Das Problem des Kriegs und eine Definition von (Nächsten-)Liebe

Herman Bavinck schrieb nach Ausbruch des Ersten Weltkriegs einen Aufsatz “Das Problem des Kriegs”. Eine verkürzte englische Fassung gibt es hier, die Originalfassung auf niederländisch hier. Bavinck definiert die Kennzeichen christlicher Nächstenliebe – speziell in Abgrenzung zum Buddhismus – so:

According to Buddhism the cause of all misery lies in being. All creation, especially creation that is alive, is thus lamentable and the object of pity. We must exercise that pity mainly for our own sake in order to achieve our deliverance and to kill within ourselves the desire for life. Schopenhauer unjustly identified this pity with Christian love—unjustly because the latter is richer and stands on a higher plane.

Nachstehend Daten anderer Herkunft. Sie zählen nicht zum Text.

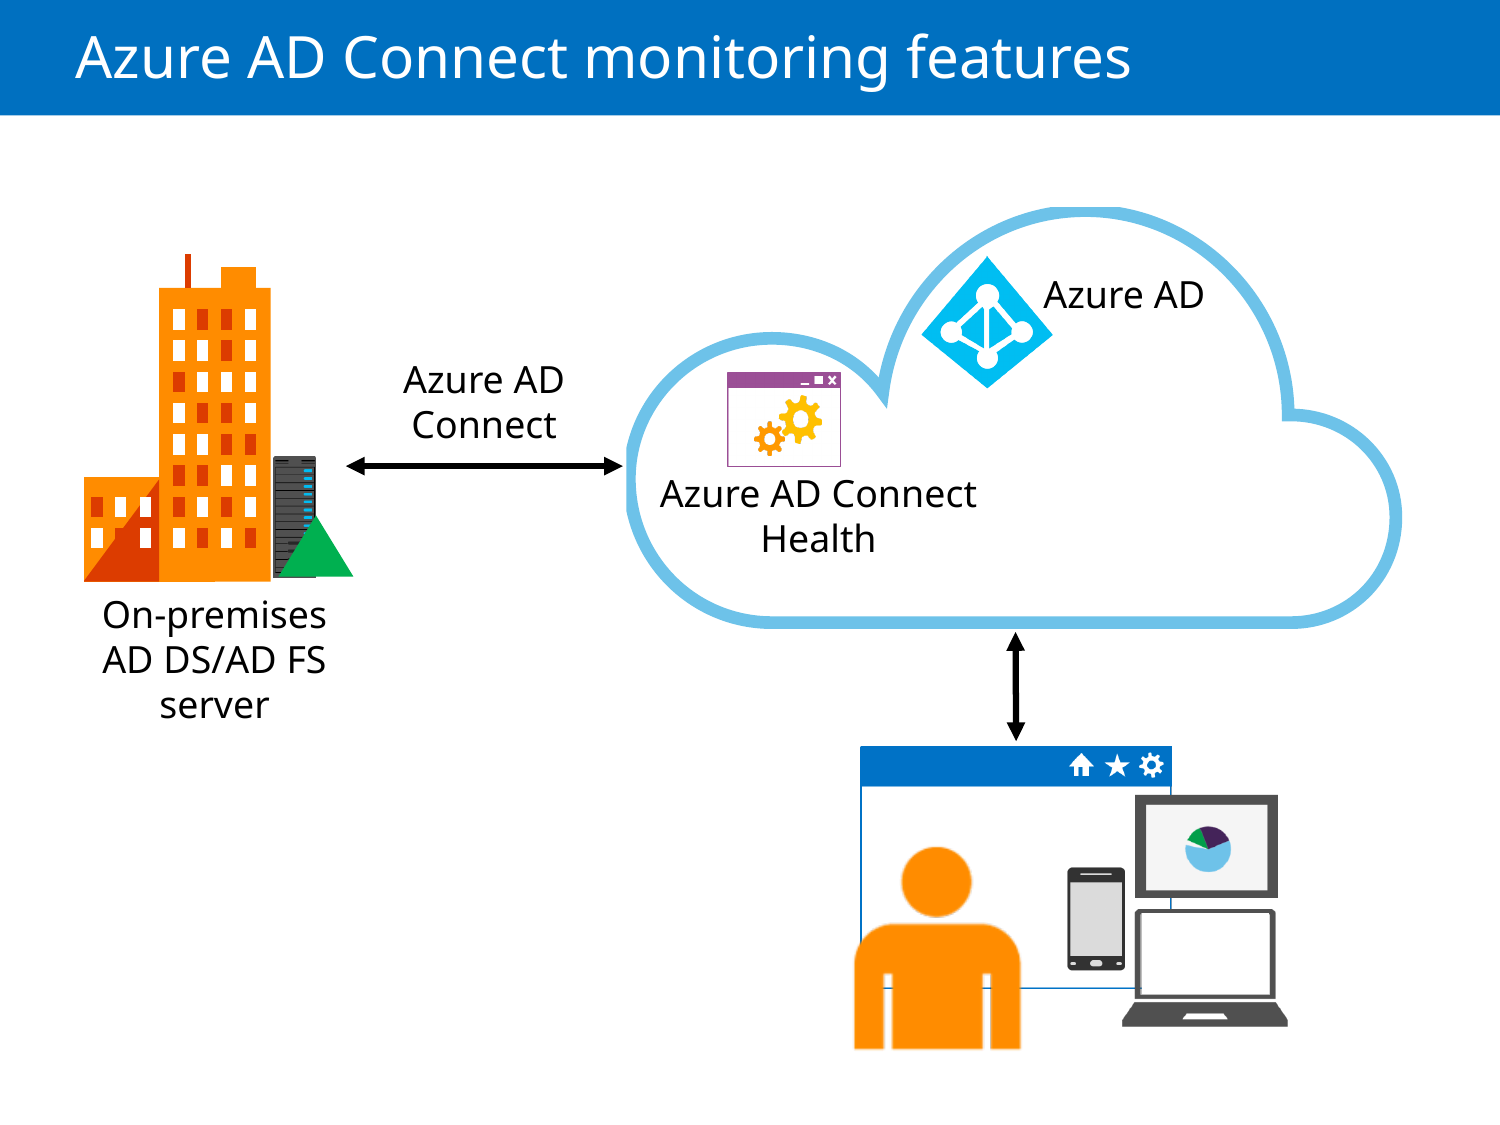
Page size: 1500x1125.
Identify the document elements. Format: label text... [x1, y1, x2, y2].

title Azure AD Connect monitoring features [75, 0, 1351, 122]
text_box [83, 203, 1409, 1074]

Christliche Nächstenliebe geht viel weiter als Mitleid:

The mercy of Christianity goes much deeper than pity; it is not the single, dominant virtue, but the disposition and expression of love in a particular direction with a view to the need and misery in the world. Love goes back much further, love extends much further. To begin with, it has God and all His virtues as its object. Moreover, it also directs itself to all His works and creatures, not because they are lamentable, but because it is in God that they live and move and have their being.

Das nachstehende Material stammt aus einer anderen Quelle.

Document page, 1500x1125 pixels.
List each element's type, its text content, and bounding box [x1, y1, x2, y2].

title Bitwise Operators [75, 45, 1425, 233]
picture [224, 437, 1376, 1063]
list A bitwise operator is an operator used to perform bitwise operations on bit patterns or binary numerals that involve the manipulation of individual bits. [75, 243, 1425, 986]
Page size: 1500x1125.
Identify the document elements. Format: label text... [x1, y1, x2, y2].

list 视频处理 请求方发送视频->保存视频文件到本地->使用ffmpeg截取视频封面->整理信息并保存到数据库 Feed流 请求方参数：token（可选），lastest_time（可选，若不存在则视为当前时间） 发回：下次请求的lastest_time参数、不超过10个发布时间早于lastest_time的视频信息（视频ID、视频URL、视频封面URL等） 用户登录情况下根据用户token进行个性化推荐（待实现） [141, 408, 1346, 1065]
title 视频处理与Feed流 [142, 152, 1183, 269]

Likewise, Christian love is basically different from the free love whose praises are nowadays so frequently sung. This free love is really nothing but lack of discipline and the emancipation of sentiment and passion. Christian love is rather the fulfilling of the law, is decreed by God’s will and is man’s duty which binds him by conscience. This love is neither arbitrary nor a matter of personal choice.  We must love all that is true, righteous and pure. We must hate sin and avoid it, no matter how beautifully it may present itself.